Recently Rob Bell was quoted as saying some rather provocative things about the church, homosexuality, gay marriage, and the irrelevancy of the Bible. As has been the case for the last few years, whenever Bell speaks there is a minor firestorm that erupts. One of the unfortunate aspects of the firestorm is at some important truths often get lost in the conflagration.
In this case, Bell was making the case that it is inevitable that the church at large will come to accept gay marriage. Bell said, “I think culture is already there and the church will continue to be even more irrelevant when it quotes letters from 2,000 years ago as their best defense, when you have in front of you flesh-and-blood people who are your brothers and sisters, and aunts and uncles, and co-workers and neighbors, and they love each other and just want to go through life,”
Without getting into whether or not it is inevitable that the church at large will adopt gay marriage as acceptable and without dealing with the crux of the issues regarding homosexuality, I want to focus on Bell’s statement about the Bible. In many ways it was what most set people off. I can understand that. Here is Bell, a former darling of the evangelical camp, all be it a more progressive strain of it. He was hailed as a preacher and Bible teacher for a new generation. Now here he is pointing out the irrelevance of the very scriptures he made his teaching reputation. The sense of betrayal that Christians feel when one of our own turns on the things we hold dear and believed he taught only adds to the blaze.
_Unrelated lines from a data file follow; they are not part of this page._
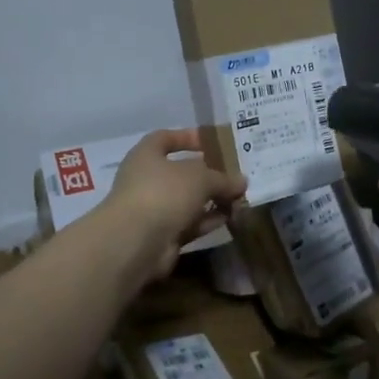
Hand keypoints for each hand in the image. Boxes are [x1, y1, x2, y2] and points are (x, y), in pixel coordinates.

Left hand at [95, 129, 246, 283]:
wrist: (136, 242)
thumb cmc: (164, 193)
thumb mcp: (200, 177)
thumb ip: (222, 178)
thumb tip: (242, 182)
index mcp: (147, 155)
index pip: (166, 138)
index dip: (188, 137)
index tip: (213, 141)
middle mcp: (147, 179)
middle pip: (182, 172)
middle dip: (209, 174)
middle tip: (235, 174)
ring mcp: (154, 209)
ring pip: (188, 200)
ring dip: (213, 199)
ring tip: (241, 197)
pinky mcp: (163, 234)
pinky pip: (190, 222)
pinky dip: (208, 220)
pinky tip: (231, 217)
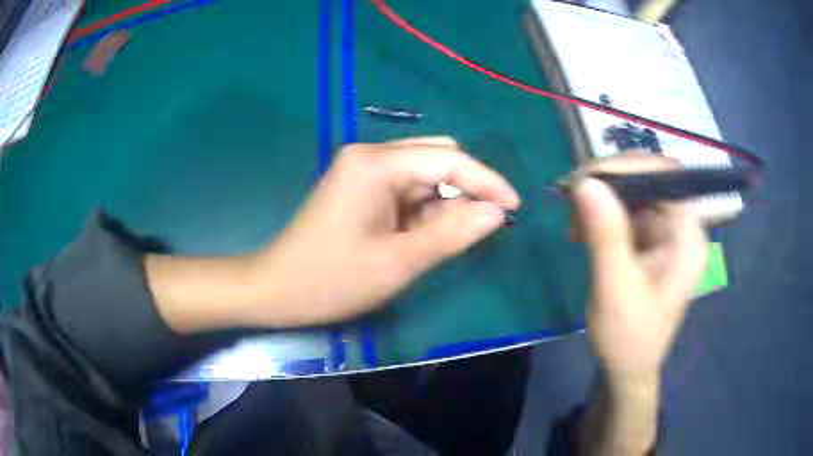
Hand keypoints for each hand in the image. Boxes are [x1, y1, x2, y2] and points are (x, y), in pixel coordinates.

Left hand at [241, 136, 519, 326]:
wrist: (277, 289)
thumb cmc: (331, 280)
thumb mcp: (398, 262)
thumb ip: (452, 233)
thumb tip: (498, 213)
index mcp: (376, 164)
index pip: (448, 159)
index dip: (487, 181)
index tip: (516, 207)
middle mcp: (370, 155)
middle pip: (436, 157)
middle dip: (466, 188)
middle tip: (481, 227)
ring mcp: (363, 170)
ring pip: (423, 175)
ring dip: (444, 202)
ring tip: (444, 241)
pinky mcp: (361, 187)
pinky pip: (406, 189)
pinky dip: (424, 209)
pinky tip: (422, 236)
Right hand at [571, 153, 707, 388]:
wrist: (627, 368)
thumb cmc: (628, 339)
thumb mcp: (615, 290)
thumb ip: (605, 236)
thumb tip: (585, 183)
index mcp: (688, 238)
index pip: (666, 176)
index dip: (629, 166)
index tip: (587, 178)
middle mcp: (681, 227)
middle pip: (649, 178)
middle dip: (609, 182)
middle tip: (572, 197)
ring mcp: (665, 231)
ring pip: (633, 191)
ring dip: (600, 198)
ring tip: (573, 221)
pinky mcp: (649, 239)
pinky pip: (625, 210)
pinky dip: (600, 213)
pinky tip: (581, 231)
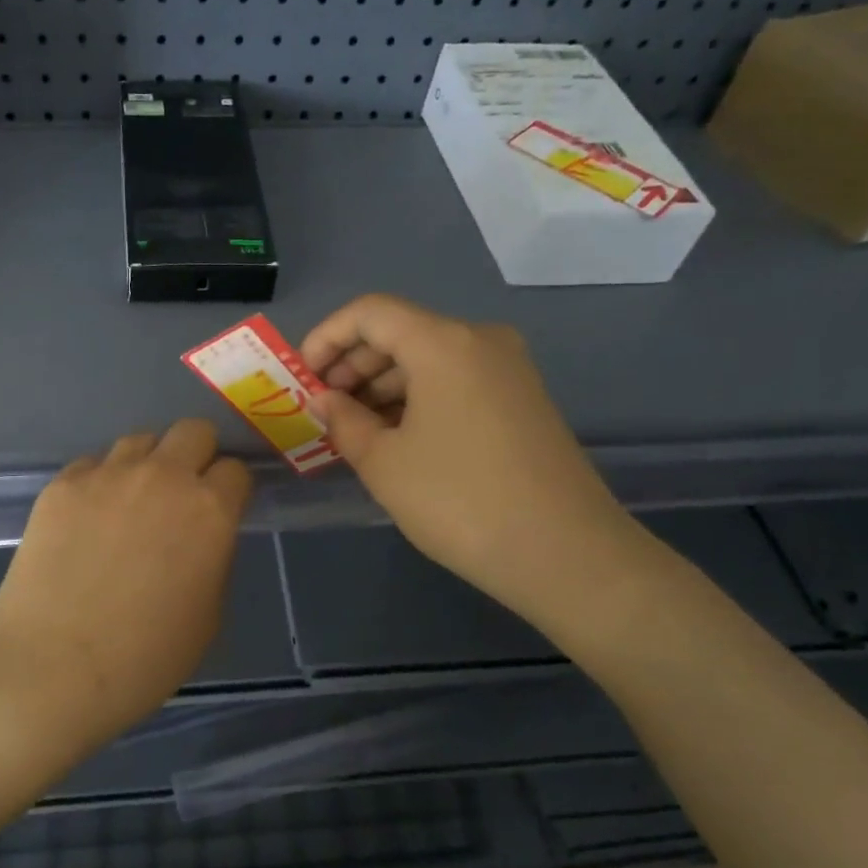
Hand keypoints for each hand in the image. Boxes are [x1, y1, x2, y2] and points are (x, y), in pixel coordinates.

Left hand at [0, 419, 251, 764]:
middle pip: (193, 431)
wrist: (51, 665)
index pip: (235, 470)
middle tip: (182, 493)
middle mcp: (163, 476)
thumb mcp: (207, 616)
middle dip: (196, 455)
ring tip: (130, 503)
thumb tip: (200, 536)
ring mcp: (108, 474)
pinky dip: (99, 482)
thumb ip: (213, 558)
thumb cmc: (144, 657)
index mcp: (209, 510)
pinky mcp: (63, 484)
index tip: (222, 509)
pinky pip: (92, 464)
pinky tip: (87, 520)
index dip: (230, 490)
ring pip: (140, 440)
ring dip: (147, 464)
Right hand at [302, 294, 650, 637]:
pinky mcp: (522, 400)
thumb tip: (324, 399)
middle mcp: (480, 341)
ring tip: (354, 430)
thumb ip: (343, 421)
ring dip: (383, 386)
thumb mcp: (383, 462)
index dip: (326, 338)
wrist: (566, 554)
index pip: (370, 313)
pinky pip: (455, 382)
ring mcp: (508, 370)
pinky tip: (396, 438)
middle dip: (352, 365)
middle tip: (323, 409)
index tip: (302, 378)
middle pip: (400, 332)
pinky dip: (417, 399)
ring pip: (428, 359)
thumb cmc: (459, 501)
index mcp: (443, 343)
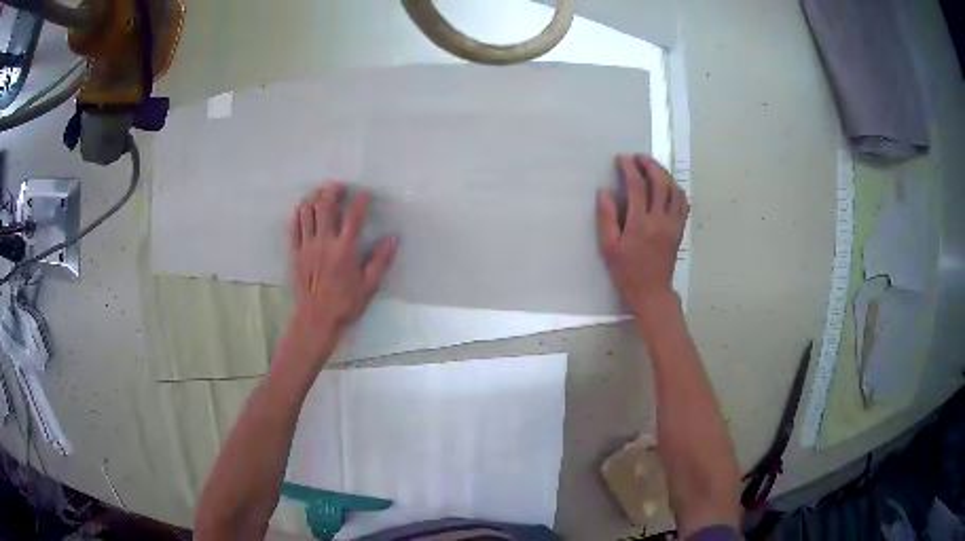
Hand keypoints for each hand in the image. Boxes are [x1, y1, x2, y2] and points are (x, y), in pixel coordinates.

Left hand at [286, 182, 397, 360]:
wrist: (316, 320)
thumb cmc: (345, 304)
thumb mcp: (369, 285)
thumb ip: (380, 259)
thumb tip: (393, 238)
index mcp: (345, 249)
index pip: (354, 215)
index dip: (361, 199)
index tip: (366, 193)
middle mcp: (325, 242)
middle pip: (325, 205)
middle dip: (333, 191)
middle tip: (339, 187)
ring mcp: (307, 246)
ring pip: (307, 212)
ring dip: (314, 198)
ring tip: (321, 193)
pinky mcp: (295, 253)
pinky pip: (293, 227)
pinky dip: (298, 214)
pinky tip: (304, 209)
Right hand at [597, 154, 688, 313]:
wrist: (651, 292)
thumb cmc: (626, 271)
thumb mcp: (608, 247)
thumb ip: (606, 217)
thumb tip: (604, 191)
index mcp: (640, 223)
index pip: (638, 186)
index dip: (629, 168)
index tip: (621, 159)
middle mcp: (660, 220)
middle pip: (661, 182)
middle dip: (650, 165)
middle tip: (639, 157)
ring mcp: (673, 224)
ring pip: (675, 190)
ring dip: (664, 174)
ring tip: (652, 168)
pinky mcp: (680, 229)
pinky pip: (683, 203)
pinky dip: (676, 190)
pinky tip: (668, 187)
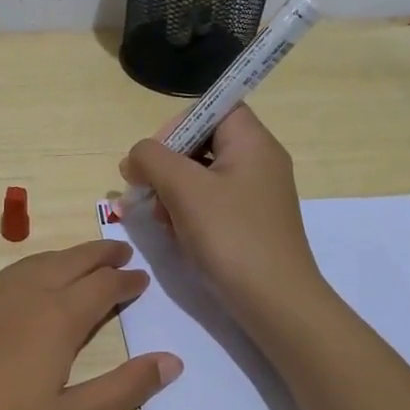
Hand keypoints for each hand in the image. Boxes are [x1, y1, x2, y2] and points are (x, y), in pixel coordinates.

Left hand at [0, 240, 181, 409]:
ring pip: (30, 264)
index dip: (125, 281)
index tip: (141, 278)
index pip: (101, 286)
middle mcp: (20, 295)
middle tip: (119, 251)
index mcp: (55, 318)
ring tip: (77, 262)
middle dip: (97, 254)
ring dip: (61, 258)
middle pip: (67, 263)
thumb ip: (123, 389)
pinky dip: (26, 271)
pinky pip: (0, 278)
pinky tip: (22, 288)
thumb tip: (171, 360)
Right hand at [119, 105, 322, 320]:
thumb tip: (136, 157)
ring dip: (172, 192)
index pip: (213, 108)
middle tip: (147, 191)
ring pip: (201, 176)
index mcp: (252, 142)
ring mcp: (255, 195)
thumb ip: (152, 158)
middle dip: (168, 165)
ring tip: (162, 219)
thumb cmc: (230, 236)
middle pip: (202, 143)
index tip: (155, 156)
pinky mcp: (248, 223)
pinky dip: (188, 213)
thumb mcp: (184, 189)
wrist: (274, 302)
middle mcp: (258, 162)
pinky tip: (176, 235)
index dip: (179, 124)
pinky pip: (210, 203)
But let’s try to set all that aside for a moment as look at what Bell is saying from the perspective of the secular world we are trying to influence for Christ. When Bell says, “the church will continue to be even more irrelevant when it quotes letters from 2,000 years ago as their best defense” he has a point that we need to hear. If you are a follower of Christ I would hope that all you need is the truth of those letters in the Bible written 2,000 years ago. They are the eternal truth of the Word of God and they have authority in our lives, something every denomination and church from liberal to conservative has in their creeds in some fashion. But if you look at it from the perspective of the person who does not believe the Bible to be the Word of God and to have authority in our lives then yes, quoting 2,000 year old letters carries no weight, it has no influence. People are just not there. It is comparable to a Muslim quoting the Quran to a Christian. The Christian would consider it irrelevant because they do not consider the Quran to have any weight or authority. That is where many people are today and have been since antiquity.
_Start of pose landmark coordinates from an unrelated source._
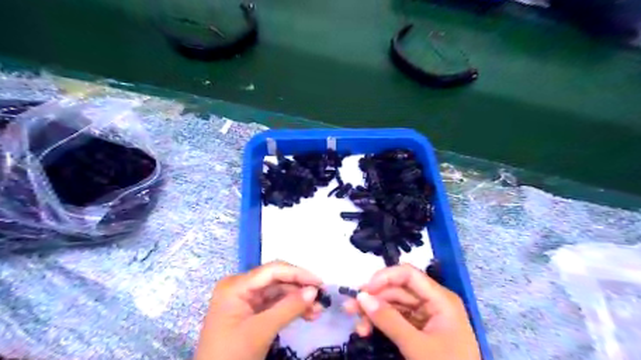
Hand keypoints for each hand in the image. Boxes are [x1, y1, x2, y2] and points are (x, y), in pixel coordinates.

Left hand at [194, 262, 325, 359]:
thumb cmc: (231, 356)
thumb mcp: (261, 331)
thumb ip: (289, 308)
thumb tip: (314, 290)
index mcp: (236, 285)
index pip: (272, 270)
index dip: (298, 273)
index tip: (320, 283)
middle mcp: (240, 286)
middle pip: (277, 280)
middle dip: (299, 289)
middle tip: (321, 298)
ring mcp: (245, 299)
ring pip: (278, 292)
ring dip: (298, 300)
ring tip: (317, 311)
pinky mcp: (250, 312)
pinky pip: (274, 304)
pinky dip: (290, 309)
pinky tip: (307, 315)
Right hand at [343, 263, 476, 359]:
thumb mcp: (417, 347)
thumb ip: (389, 320)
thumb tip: (361, 297)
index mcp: (440, 299)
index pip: (408, 275)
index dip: (384, 277)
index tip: (364, 291)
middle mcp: (433, 302)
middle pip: (398, 290)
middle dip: (374, 299)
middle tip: (351, 309)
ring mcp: (426, 316)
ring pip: (394, 305)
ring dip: (374, 312)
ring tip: (357, 326)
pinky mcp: (420, 330)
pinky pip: (397, 319)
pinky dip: (381, 323)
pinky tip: (367, 330)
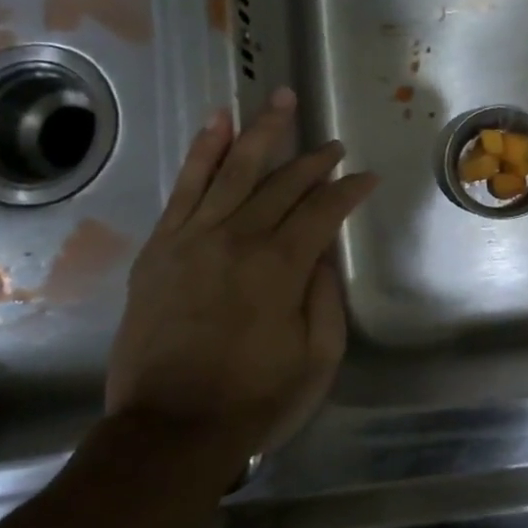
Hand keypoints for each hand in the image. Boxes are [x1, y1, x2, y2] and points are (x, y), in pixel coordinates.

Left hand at [105, 88, 376, 458]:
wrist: (169, 429)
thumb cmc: (254, 399)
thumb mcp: (317, 358)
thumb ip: (325, 296)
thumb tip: (323, 250)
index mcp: (281, 267)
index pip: (324, 210)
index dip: (349, 190)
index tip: (367, 178)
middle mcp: (239, 238)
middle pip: (283, 182)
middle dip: (314, 158)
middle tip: (333, 143)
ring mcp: (193, 237)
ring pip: (234, 169)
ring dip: (261, 130)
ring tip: (279, 98)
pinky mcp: (160, 247)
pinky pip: (184, 186)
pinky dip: (202, 151)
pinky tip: (218, 121)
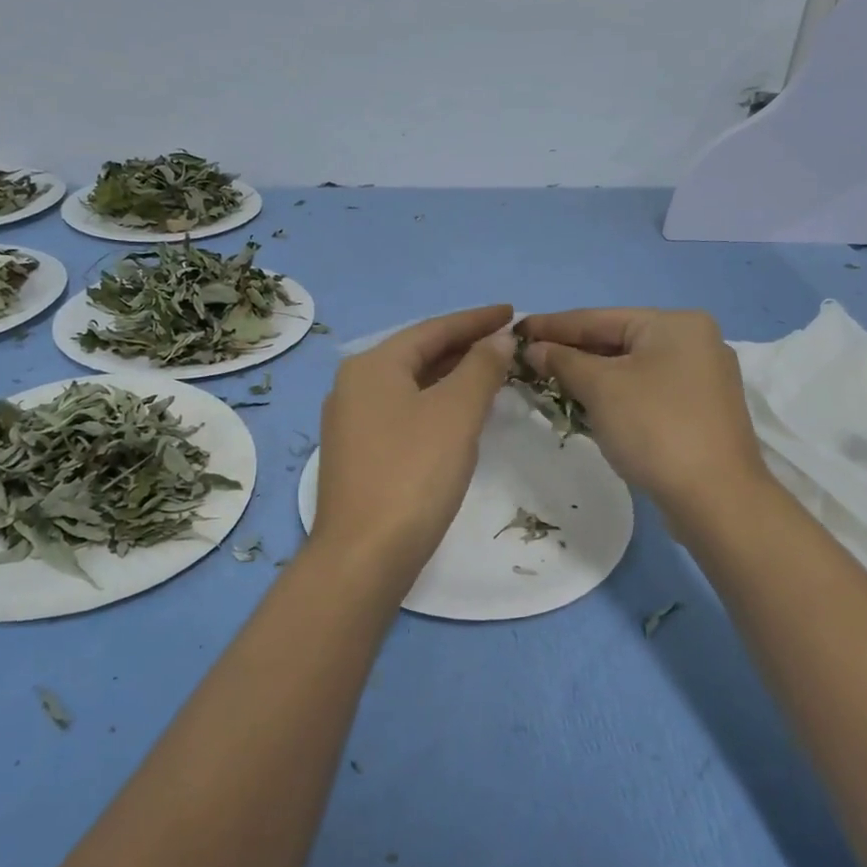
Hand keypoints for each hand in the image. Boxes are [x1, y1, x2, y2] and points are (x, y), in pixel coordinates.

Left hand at [312, 305, 516, 576]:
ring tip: (492, 372)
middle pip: (419, 354)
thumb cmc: (413, 473)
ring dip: (452, 376)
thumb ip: (480, 368)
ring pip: (412, 386)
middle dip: (464, 346)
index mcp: (372, 365)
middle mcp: (354, 385)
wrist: (364, 554)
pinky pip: (404, 412)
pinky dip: (436, 404)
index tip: (514, 313)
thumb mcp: (455, 413)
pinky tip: (460, 414)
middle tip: (508, 343)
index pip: (433, 329)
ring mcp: (352, 422)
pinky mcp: (359, 454)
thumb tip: (498, 339)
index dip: (476, 320)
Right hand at [517, 308, 768, 517]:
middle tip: (526, 361)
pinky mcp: (700, 411)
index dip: (551, 325)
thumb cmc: (655, 428)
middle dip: (571, 353)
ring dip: (590, 377)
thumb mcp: (601, 388)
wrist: (716, 499)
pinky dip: (615, 396)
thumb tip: (535, 348)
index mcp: (675, 323)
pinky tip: (587, 406)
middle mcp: (694, 341)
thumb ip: (563, 361)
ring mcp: (701, 378)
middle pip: (617, 340)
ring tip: (547, 382)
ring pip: (631, 368)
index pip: (598, 318)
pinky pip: (646, 391)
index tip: (514, 331)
It needs to be noted that the Apostle Paul understood this. In Acts 17 Paul is in Athens, the center of philosophical learning, debate and even academic snobbery. After spending a few days getting a handle on the culture of Athens Paul begins to speak and debate the leading thinkers of the culture. He wants them to understand the Gospel and embrace Jesus as Lord. When he speaks he starts not by quoting the Bible, in this case some things written by Moses and other prophets between 400 and 2,000 years earlier. Rather he begins by quoting a Greek philosopher named Epimenides who lived more than 600 years before Paul. What Paul does is appeal to an authority that his audience would respect and then uses what they already agree to as a bridge to get to the truth of who Jesus is. Simply quoting the Bible to his audience would have gotten Paul nowhere fast. He was not denying the Gospel. He was being wise in how he presented it in order to best communicate with his hearers.
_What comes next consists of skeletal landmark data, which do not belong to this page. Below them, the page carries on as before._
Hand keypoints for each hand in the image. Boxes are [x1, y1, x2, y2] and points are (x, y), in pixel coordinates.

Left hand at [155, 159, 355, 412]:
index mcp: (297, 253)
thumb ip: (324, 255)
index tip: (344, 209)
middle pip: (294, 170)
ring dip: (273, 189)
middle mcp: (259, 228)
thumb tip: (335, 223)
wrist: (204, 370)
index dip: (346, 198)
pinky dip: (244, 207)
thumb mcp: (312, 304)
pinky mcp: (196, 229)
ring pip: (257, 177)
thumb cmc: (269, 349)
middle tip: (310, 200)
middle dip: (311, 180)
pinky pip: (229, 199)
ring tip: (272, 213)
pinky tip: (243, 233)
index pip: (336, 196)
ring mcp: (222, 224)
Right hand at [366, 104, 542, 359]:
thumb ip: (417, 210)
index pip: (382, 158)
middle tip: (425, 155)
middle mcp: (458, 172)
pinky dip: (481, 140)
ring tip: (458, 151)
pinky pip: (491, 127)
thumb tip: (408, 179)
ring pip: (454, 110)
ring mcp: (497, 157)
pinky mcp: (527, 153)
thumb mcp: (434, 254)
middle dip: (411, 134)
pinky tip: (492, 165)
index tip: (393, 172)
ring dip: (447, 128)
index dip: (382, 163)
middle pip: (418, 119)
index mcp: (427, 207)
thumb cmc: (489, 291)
Bells says that if we are quoting the Bible as our best defense we are going to be increasingly irrelevant. He is partly right. Ultimately the Bible is our best case for the truth of God. It is living and active and sharper than any two-edged sword and will cut between bone and marrow, to quote Hebrews 4:12. But it is not our only tool and it is not always the first one we should use. For Christians to truly impact the world and people in it we need to understand what they hold as authoritative. What carries weight with them? What truths are to be found in their thinking that lead to the truth of Christ found in the Bible? Those truths are there. Paul says in Romans 1 that the knowledge of God is present within every human being but we suppress that knowledge to follow gods of our own making. That residual knowledge makes itself known in various ways, in little truths and in the yearnings in the hearts of men and women. We need to be students of the culture like Paul was in order to show people exactly why the Word of God is their best hope for finding truth and living life as it was meant to be.
Unfortunately, the reaction to Bell’s statement is typically to shout our Bible verses louder and with more anger in our attempt to prove to people that the Bible is relevant to the subject at hand. We do not need to make the Bible relevant. It is always relevant. Certainly getting angry over it doesn’t serve us or Jesus well. What we need to do is show the culture that much of what they already believe is contained within the Bible, just as Paul did in Athens. I may disagree with Rob Bell on many, many things. But we need to hear what he is saying from the perspective of a disbelieving culture so that we can better communicate the truth of God to people immersed in it.
WIthin his statement we can see what drives Bell. It is the people standing in front of him. I think he has an incredibly compassionate heart. As his famous books says, Love Wins. Bell is right that Evangelical Christians could take a few lessons in love, especially loving your neighbor who is a complete and total enemy of the things of God. Where Bell goes astray is thinking that you can have a loving God without also having a holy God, a just God, a God who gets angry over evil and injustice. We Christians are big on speaking the truth to people. But we are called by the truth of Scripture to “speak the truth in love.” Incidentally, that also applies to how we speak to and about Rob Bell.